Secondly, despite the tough fiscal environment, the Chancellor has the scope to fund a range of areas of policy in dire need of extra resources. These include social care, where rising costs at a time of falling resources are set to generate a severe funding squeeze for local government, 16-19 education, where many 6th-form and FE colleges are at risk of great financial difficulty, and funding a guaranteed paid job for young people in long-term unemployment. Our paper suggests a range of options for how to put these and other areas of policy on a sustainable funding footing.
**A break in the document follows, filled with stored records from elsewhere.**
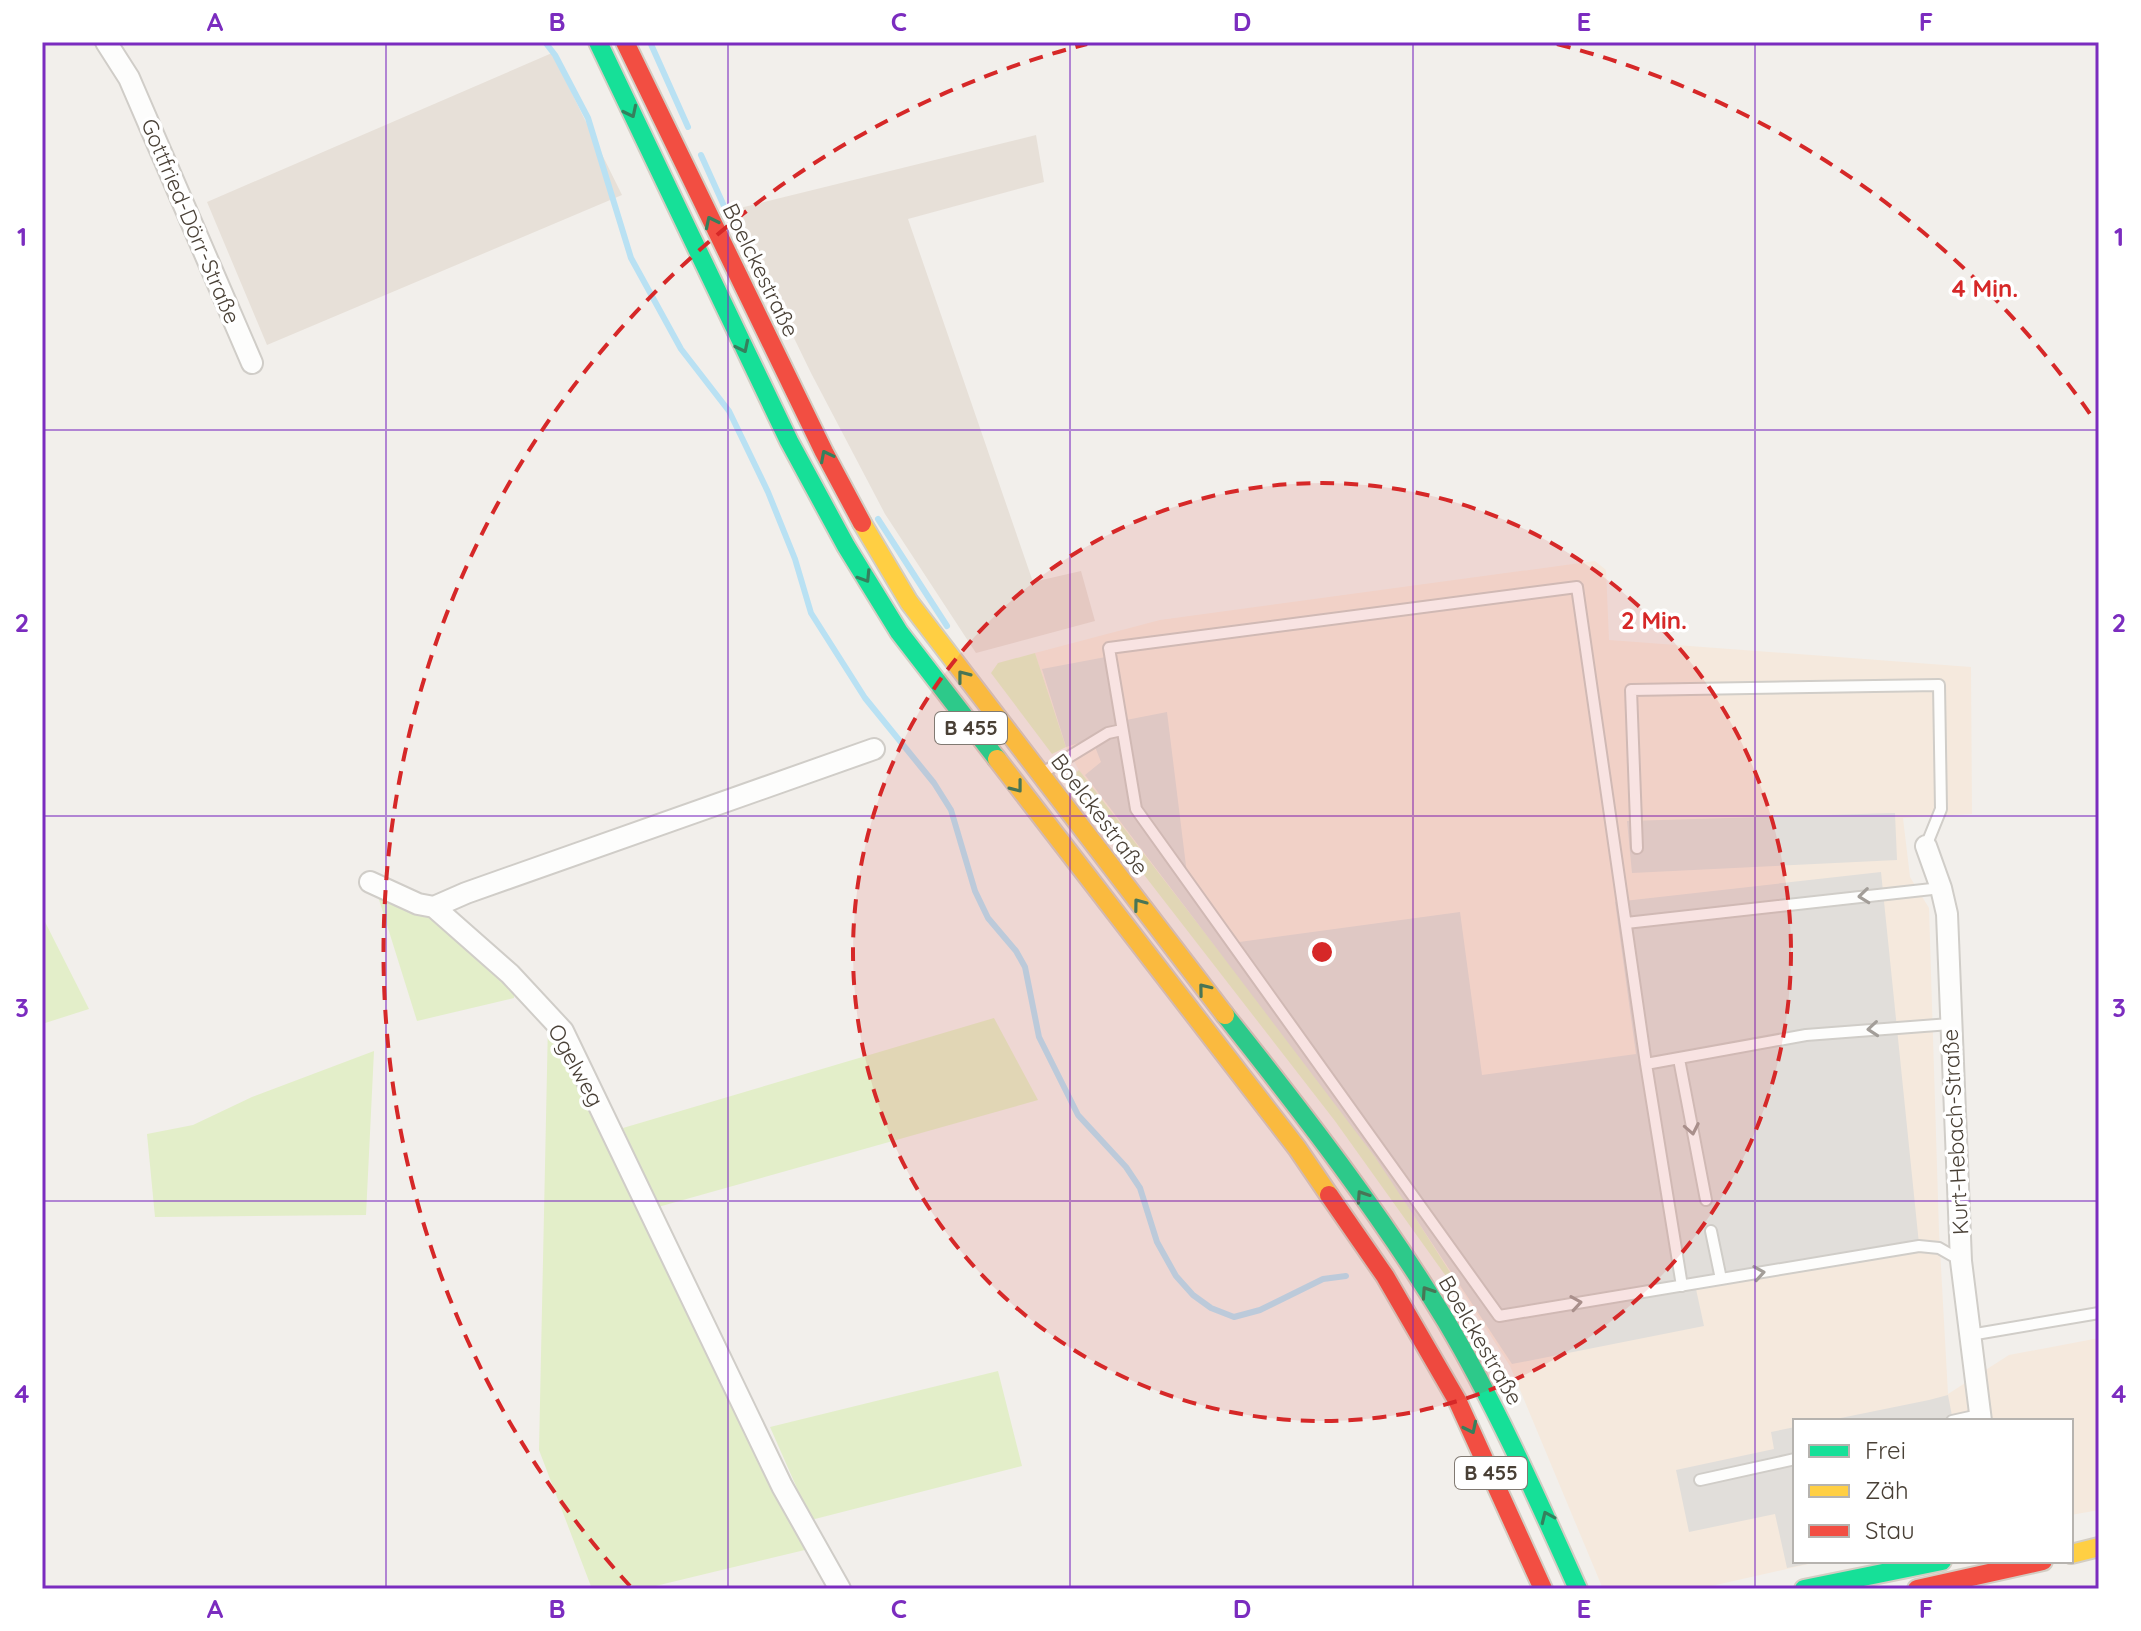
<svg xmlns="http://www.w3.org/2000/svg" width="2141" height="1631" viewBox="0 0 2141 1631" font-family="Quicksand,sans-serif">
  <rect width="100%" height="100%" fill="#f2efeb"/>
  <path fill="#e7e0d8" d="M552 53 622 195 267 345 207 202Z
    M1036 135 1044 182 908 219 1033 582 1081 571 1095 621 976 653 885 514 811 373 732 210Z"/>
  <path fill="#f5e9dd" d="M1595 561 1606 570 1609 640 1971 667 1972 814 1903 818 1910 877 1929 908 1939 1231 1948 1394 2009 1355 2099 1338V1510L2071 1515V1421H1795V1561H1822L1698 1589H1603L1510 1366 1367 1142 1079 770 1066 747 1035 653 1160 620Z"/>
  <path fill="#e3eec9" d="M1035 653 1066 747 1052 754 991 673 998 663Z
    M1079 770 1367 1142 1457 1283 1453 1286 1335 1121 1072 782 1070 778Z
    M377 893 437 921 514 990V998L417 1021Z
    M42 916 89 1009 42 1024Z
    M994 1018 1038 1100 658 1207 623 1128Z
    M548 1023 634 1202 809 1549 643 1589H592L539 1450Z
    M374 1051 366 1215 155 1217 147 1134 193 1125 252 1097Z
    M998 1371 1022 1466 811 1520 770 1427Z"/>
  <path fill="#e1deda" d="M1111 656 1121 721 1167 712 1188 882 1232 943 1460 912 1482 1075 1636 1054 1615 902 1881 872 1919 1244 1696 1289 1704 1326 1512 1364 1375 1157 1085 775 1101 762 1092 739 1066 747 1042 669Z
    M1895 813 1897 860 1632 873 1627 821Z
    M1948 1395 1953 1421H1826L1929 1400Z
    M1795 1427V1561H1822L1787 1568 1775 1514 1689 1532 1676 1470 1774 1449 1771 1432Z"/>
  <g fill="none" stroke-linecap="round" stroke-linejoin="round">
    <path stroke="#b9e1f3" stroke-width="6" d="M545 42 555 55 588 118 631 258 681 349 729 411 768 492 795 559 811 613 865 698 934 783 951 810 975 891 988 918 1016 951 1025 967 1039 1037 1078 1115 1126 1167 1140 1188 1157 1242 1176 1276 1193 1295 1211 1308 1234 1317 1260 1310 1323 1279 1346 1276
      M650 42 688 127
      M701 155 742 246
      M878 519 947 626"/>
    <g stroke="#d0cdc8" stroke-width="14">
      <path id="lane" d="M1044 772 1108 733 1122 730
        M1637 848 1631 690 1939 685 1941 809 1926 846
        M1626 923 1941 888
        M1679 1059 1706 1200
        M1646 1064 1806 1035 1950 1024
        M1711 1231 1721 1279
        M1682 1286 1646 1064 1577 587 1109 648 1136 809 1499 1316 1919 1246 1939 1248 1960 1260
        M1970 1335 2099 1313
        M1952 1421 1979 1415
        M1700 1480 1795 1459"/>
    </g>
    <g stroke="#d0cdc8" stroke-width="24">
      <path id="street" d="M106 42 129 78 252 363
        M1926 846 1941 888 1947 914 1961 1261 1981 1421
        M370 882 418 904 434 907
        M840 1589 782 1486 563 1031 510 974 434 907 466 893 874 749"/>
    </g>
    <g stroke="#d3cdc3" stroke-width="22">
      <path id="fast" d="M598 42 789 441 846 546 899 632 997 759
        M1225 1015C1303 1113 1381 1214 1446 1321 1497 1407 1537 1498 1578 1589
        M1804 1589 1942 1561"/>
    </g>
    <g stroke="#d3cdc3" stroke-width="22">
      <path id="slow" d="M862 523 909 602 1225 1015
        M997 759 1297 1148 1329 1195
        M2071 1554 2099 1547"/>
    </g>
    <g stroke="#d3cdc3" stroke-width="22">
      <path id="jam" d="M625 42 824 452 862 523
        M1329 1195 1385 1276 1458 1402 1543 1589
        M1917 1589 2043 1561"/>
    </g>
    <use href="#lane" stroke="#fdfdfc" stroke-width="10"/>
    <use href="#street" stroke="#fdfdfc" stroke-width="20"/>
    <use href="#fast" stroke="#16e098" stroke-width="18"/>
    <use href="#slow" stroke="#ffcf43" stroke-width="18"/>
    <use href="#jam" stroke="#f24e42" stroke-width="18"/>
  </g>
  <defs><path id="oneway-chevron" d="M-2-3.5L2.5 0L-2 3.5" fill="none" stroke-width="1.6" stroke-linecap="round" stroke-linejoin="round" transform="scale(2)"/></defs>
  <g stroke="#35805d">
    <use href="#oneway-chevron" transform="translate(631 112) rotate(64)"/>
    <use href="#oneway-chevron" transform="translate(711 222) rotate(-116)"/>
    <use href="#oneway-chevron" transform="translate(743 347) rotate(64)"/>
    <use href="#oneway-chevron" transform="translate(826 456) rotate(-117)"/>
    <use href="#oneway-chevron" transform="translate(865 577) rotate(58)"/>
    <use href="#oneway-chevron" transform="translate(963 676) rotate(-128)"/>
    <use href="#oneway-chevron" transform="translate(1017 787) rotate(52)"/>
    <use href="#oneway-chevron" transform="translate(1139 904) rotate(-127)"/>
    <use href="#oneway-chevron" transform="translate(1204 989) rotate(-129)"/>
    <use href="#oneway-chevron" transform="translate(1362 1196) rotate(-124)"/>
    <use href="#oneway-chevron" transform="translate(1427 1292) rotate(-124)"/>
    <use href="#oneway-chevron" transform="translate(1471 1428) rotate(64)"/>
    <use href="#oneway-chevron" transform="translate(1547 1517) rotate(-114)"/>
  </g>
  <g stroke="#a39e99">
    <use href="#oneway-chevron" transform="translate(1864 896) rotate(174)"/>
    <use href="#oneway-chevron" transform="translate(1873 1029) rotate(175)"/>
    <use href="#oneway-chevron" transform="translate(1692 1129) rotate(79)"/>
    <use href="#oneway-chevron" transform="translate(1759 1273) rotate(-9)"/>
    <use href="#oneway-chevron" transform="translate(1576 1303) rotate(-9)"/>
  </g>
  <path fill="none" stroke="#7b2cbf" stroke-width="2" stroke-opacity="0.55" d="M386 42V1589M728 42V1589M1070 42V1589M1413 42V1589M1755 42V1589M42 430H2099M42 816H2099M42 1201H2099"/>
  <circle cx="1322" cy="952" r="469" fill="#d62828" fill-opacity=".12"/>
  <g fill="none" stroke="#d62828" stroke-width="4" stroke-dasharray="14 10">
    <circle cx="1322" cy="952" r="469"/>
    <path d="M630 1586A938 938 0 0 1 1087 44M1557 44A938 938 0 0 1 2095 421"/>
  </g>
  <g text-anchor="middle" stroke-width="7" stroke-linejoin="round" paint-order="stroke">
    <g fill="#fff" stroke="#807972" stroke-width="2">
      <rect x="935" y="712" width="72" height="32" rx="6"/>
      <rect x="1455" y="1457" width="72" height="32" rx="6"/>
    </g>
    <g font-size="20" font-weight="bold" fill="#494036">
      <text x="971" y="735">B 455</text>
      <text x="1491" y="1480">B 455</text>
    </g>
    <g font-size="22" fill="#494036" stroke="#fff">
      <text transform="translate(191 221) rotate(67)" y="8">Gottfried-Dörr-Straße</text>
      <text transform="translate(761 270) rotate(64)" y="8">Boelckestraße</text>
      <text transform="translate(1100 814) rotate(53)" y="8">Boelckestraße</text>
      <text transform="translate(576 1065) rotate(61)" y="8">Ogelweg</text>
      <text transform="translate(1955 1132) rotate(-93)" y="8">Kurt-Hebach-Straße</text>
      <text transform="translate(1481 1340) rotate(60)" y="8">Boelckestraße</text>
    </g>
  </g>
  <circle cx="1322" cy="952" r="12" fill="#d62828" stroke="#fff" stroke-width="4"/>
  <g font-size="24" text-anchor="middle" font-weight="bold" fill="#d62828" stroke="#fff" stroke-width="7" stroke-linejoin="round" paint-order="stroke">
    <text x="1985" y="297">4 Min.</text>
    <text x="1654" y="629">2 Min.</text>
  </g>
  <rect width="2141" height="1631" fill="none" stroke="#ffffff" stroke-width="88"/>
  <rect x="1793" y="1419" width="280" height="144" fill="#ffffff" stroke="#b6b3af" stroke-width="2"/>
  <rect x="1809" y="1445" width="40" height="12" fill="#16e098" stroke="#b6b3af" stroke-width="2"/>
  <text x="1865" y="1459" font-size="24" fill="#494036">Frei</text>
  <rect x="1809" y="1485" width="40" height="12" fill="#ffcf43" stroke="#b6b3af" stroke-width="2"/>
  <text x="1865" y="1499" font-size="24" fill="#494036">Zäh</text>
  <rect x="1809" y="1525" width="40" height="12" fill="#f24e42" stroke="#b6b3af" stroke-width="2"/>
  <text x="1865" y="1539" font-size="24" fill="#494036">Stau</text>
  <rect x="44" y="44" width="2053" height="1543" fill="none" stroke="#7b2cbf" stroke-width="3"/>
  <g font-size="26" text-anchor="middle" font-weight="bold" fill="#7b2cbf">
    <text x="215" y="31">A</text>
    <text x="557" y="31">B</text>
    <text x="899" y="31">C</text>
    <text x="1242" y="31">D</text>
    <text x="1584" y="31">E</text>
    <text x="1926" y="31">F</text>
    <text x="22" y="246">1</text>
    <text x="2119" y="246">1</text>
    <text x="22" y="632">2</text>
    <text x="2119" y="632">2</text>
    <text x="22" y="1017">3</text>
    <text x="2119" y="1017">3</text>
    <text x="22" y="1403">4</text>
    <text x="2119" y="1403">4</text>
    <text x="215" y="1618">A</text>
    <text x="557" y="1618">B</text>
    <text x="899" y="1618">C</text>
    <text x="1242" y="1618">D</text>
    <text x="1584" y="1618">E</text>
    <text x="1926" y="1618">F</text>
  </g>
</svg>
There is a political angle to this as well. The Conservatives are keen to be seen as a party representing all working people, as shown by the "blue-collar Conservatism" agenda. In addition, the spending review offers the Conservative party the opportunity to return to ‘Compassionate Conservatism’ as a going concern.  If they are truly serious about being seen in this light, this should be reflected in a social investment agenda pursued through the spending review that promotes employment and secures a future for public services outside the NHS and schools.

This will come at a cost, however. In our paper, we show how the Chancellor could fund our package of proposed policies without increasing the pain on other areas of government, while remaining consistent with the government’s fiscal rules that require him to reach a surplus on overall government borrowing by 2019-20. We do not agree that the Government needs to reach a surplus in that year. But given this target wont be scrapped ahead of the spending review, we suggest that he should target a slightly lower surplus in 2019/20 of £7bn, with the deficit the year before being £2bn higher. In addition, we propose several revenue-raising measures in line with recent government tax policy that together would unlock an additional £5bn of resource for government departments.

Make no mistake, this will be a tough settlement for government departments and for public services. But the Chancellor does have a range of options open as he plans the upcoming spending review. Expect his reputation as a highly political Chancellor to be on full display.